悪意のあるソフトウェアがシステムファイルを改ざんしやすくなったり、誤操作でMacが起動しなくなったりする可能性が出てきます。
2. 作業後は必ず有効に戻す
SIPを無効にして作業した後は、必ず有効に戻してください。無効のまま使い続けるのは、非常に危険です。
3. バックアップを取っておく
SIPを操作する前に、Time Machineなどでシステム全体のバックアップを取っておきましょう。万が一、システムに問題が起きても復元できます。
4. 管理者権限が必要
csrutilコマンドを実行するには、管理者アカウントでログインしている必要があります。また、リカバリーモードでパスワードの入力を求められることがあります。
5. すべてのMacで使える
csrutilコマンドは、macOS El Capitan(10.11)以降のすべてのバージョンで使用できます。ただし、バージョンによって細かい動作や表示が異なる場合があります。
SIPが保護している領域
SIPは、macOS内の以下のような重要な領域を保護しています。
システムディレクトリ
/System/usr(一部を除く)/bin/sbin
これらのフォルダには、macOSの動作に必要な重要なファイルが入っています。
システムアプリケーション
Mac に最初からインストールされているアプリ(SafariやFinder、メールなど)も保護対象です。
カーネルエクステンション
システムの中核部分を拡張する機能も、SIPの保護下にあります。
よくある質問と回答
SIPを無効にしても大丈夫?
短期間の作業なら問題ありませんが、長期間無効にするのは避けましょう。
どうしても必要な作業をする間だけ無効にして、終わったらすぐに有効に戻すのが基本です。
SIPが有効だと何ができなくなる?
通常の使い方であれば、SIPが有効でも困ることはほとんどありません。
システムファイルの直接編集や、一部の高度なカスタマイズができなくなるだけです。一般的なアプリのインストールや使用には影響しません。
企業や学校のMacでも使える?
管理されているMacの場合、SIPの設定が組織のポリシーで固定されていることがあります。
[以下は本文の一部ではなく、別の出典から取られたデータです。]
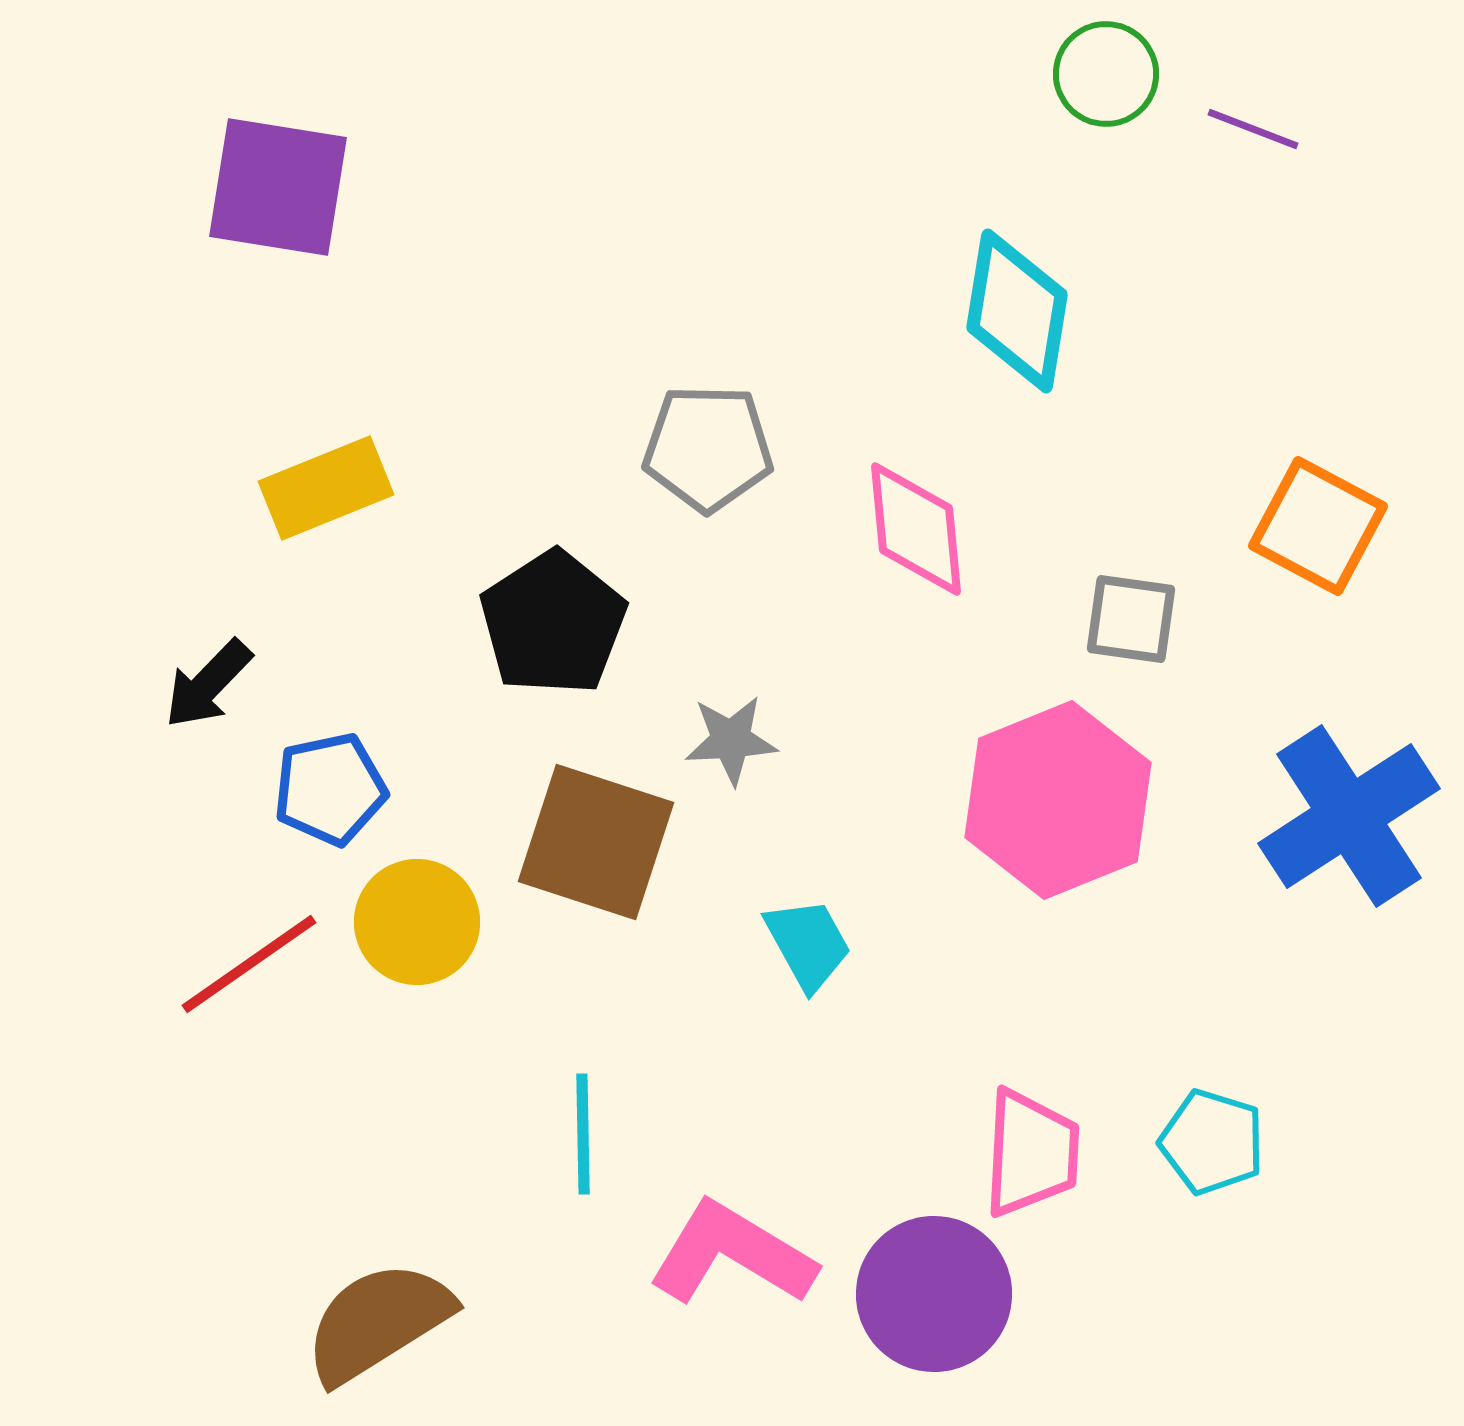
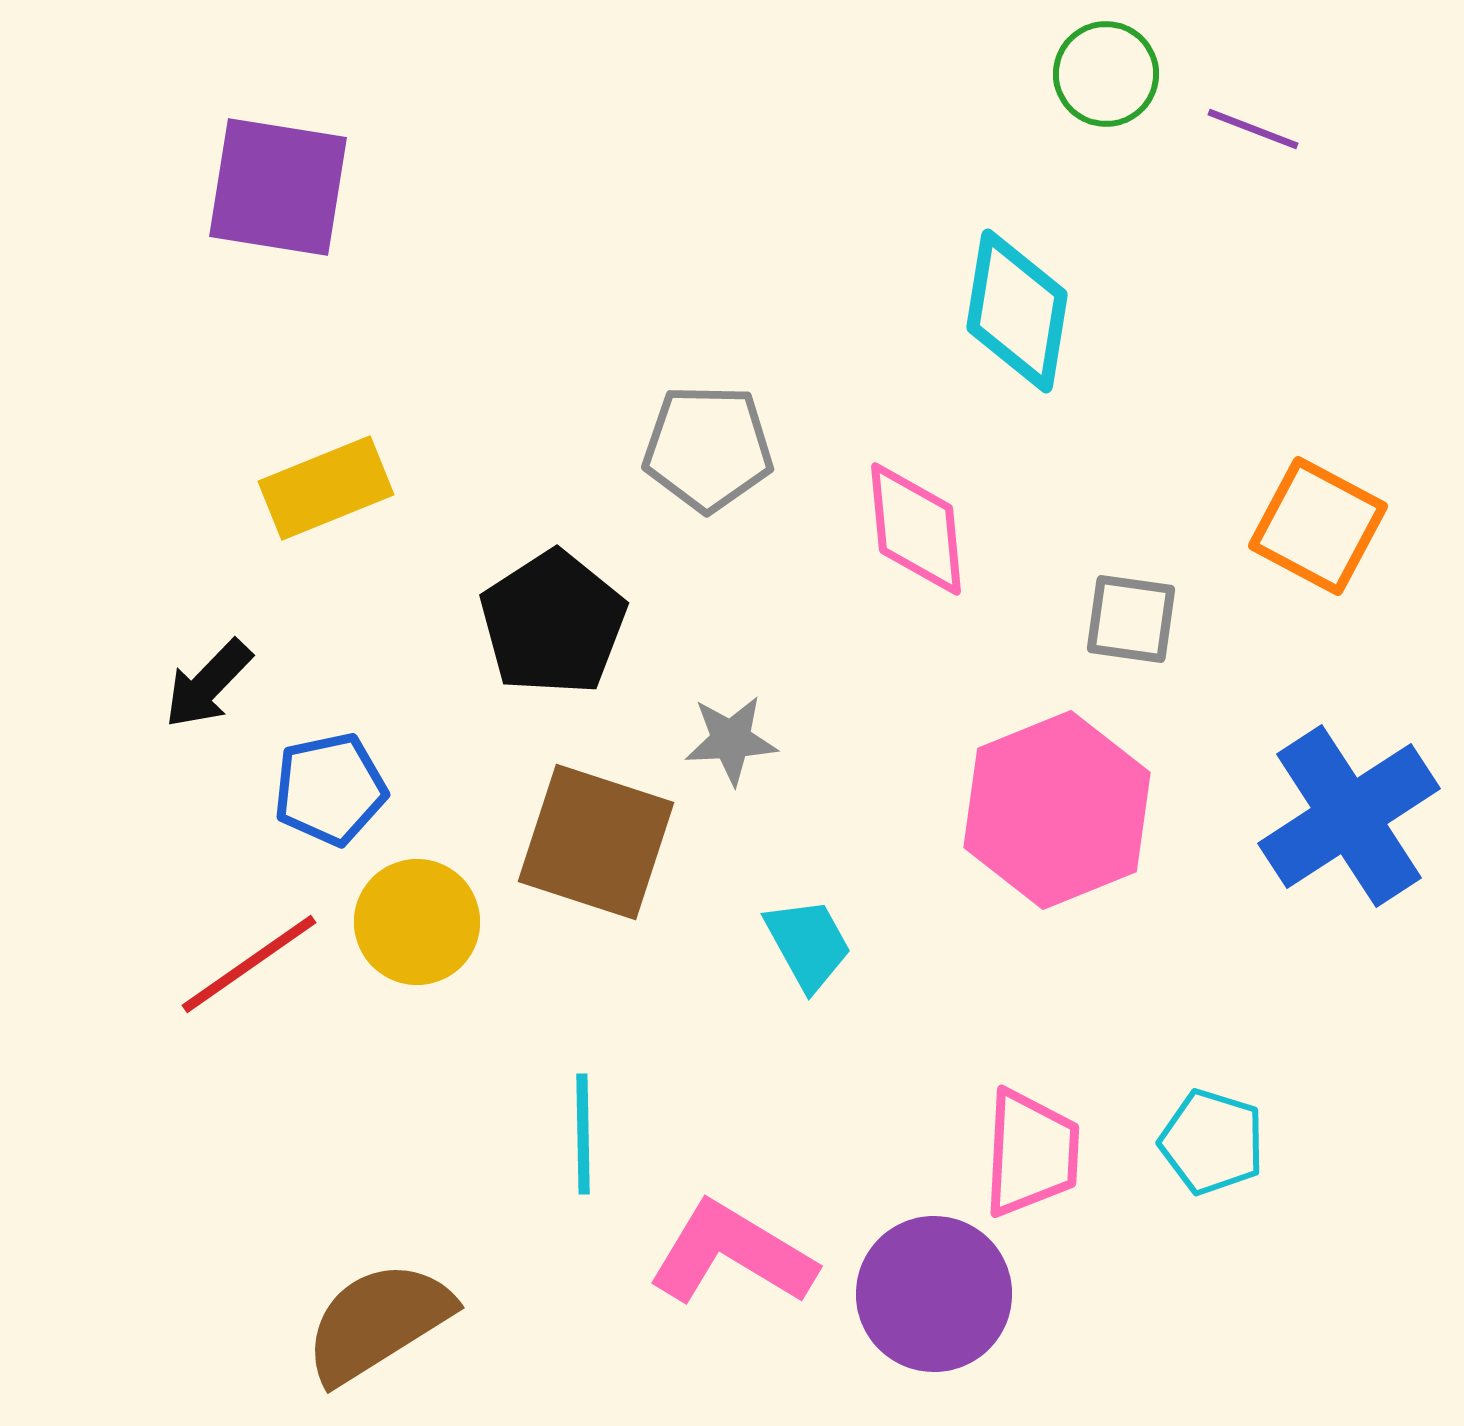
pink hexagon: moved 1 px left, 10 px down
勝手にSIPを無効にすると、セキュリティポリシー違反になる可能性があるので、必ず管理者に確認してください。
SIPを無効にしてもAppleのサポートは受けられる?
Appleのサポートを受けること自体は可能ですが、SIPを無効にしたことが原因の問題については、サポート対象外になる可能性があります。
まとめ
csrutilコマンドは、macOSのSystem Integrity Protection(SIP)を管理するための重要なツールです。
csrutilコマンドの基本
- macOSのセキュリティ機能(SIP)を制御する
- リカバリーモードから実行する必要がある
- システムファイルの保護を一時的に解除できる
主なコマンド
csrutil status:現在の状態を確認csrutil disable:SIPを無効にするcsrutil enable:SIPを有効にするcsrutil clear:設定を初期化
重要な注意点
- SIPを無効にするとセキュリティリスクが高まる
- 作業後は必ず有効に戻す
- 事前にバックアップを取っておく
- 本当に必要な場合のみ使用する
csrutilコマンドは強力なツールですが、それだけに慎重な使用が求められます。システムのセキュリティと安定性を保つためにも、必要最小限の使用に留めることをおすすめします。
通常の使い方であれば、SIPは有効なままで問題ありません。特別な理由がない限り、デフォルトの設定(有効)のまま使い続けるのが最も安全ですよ!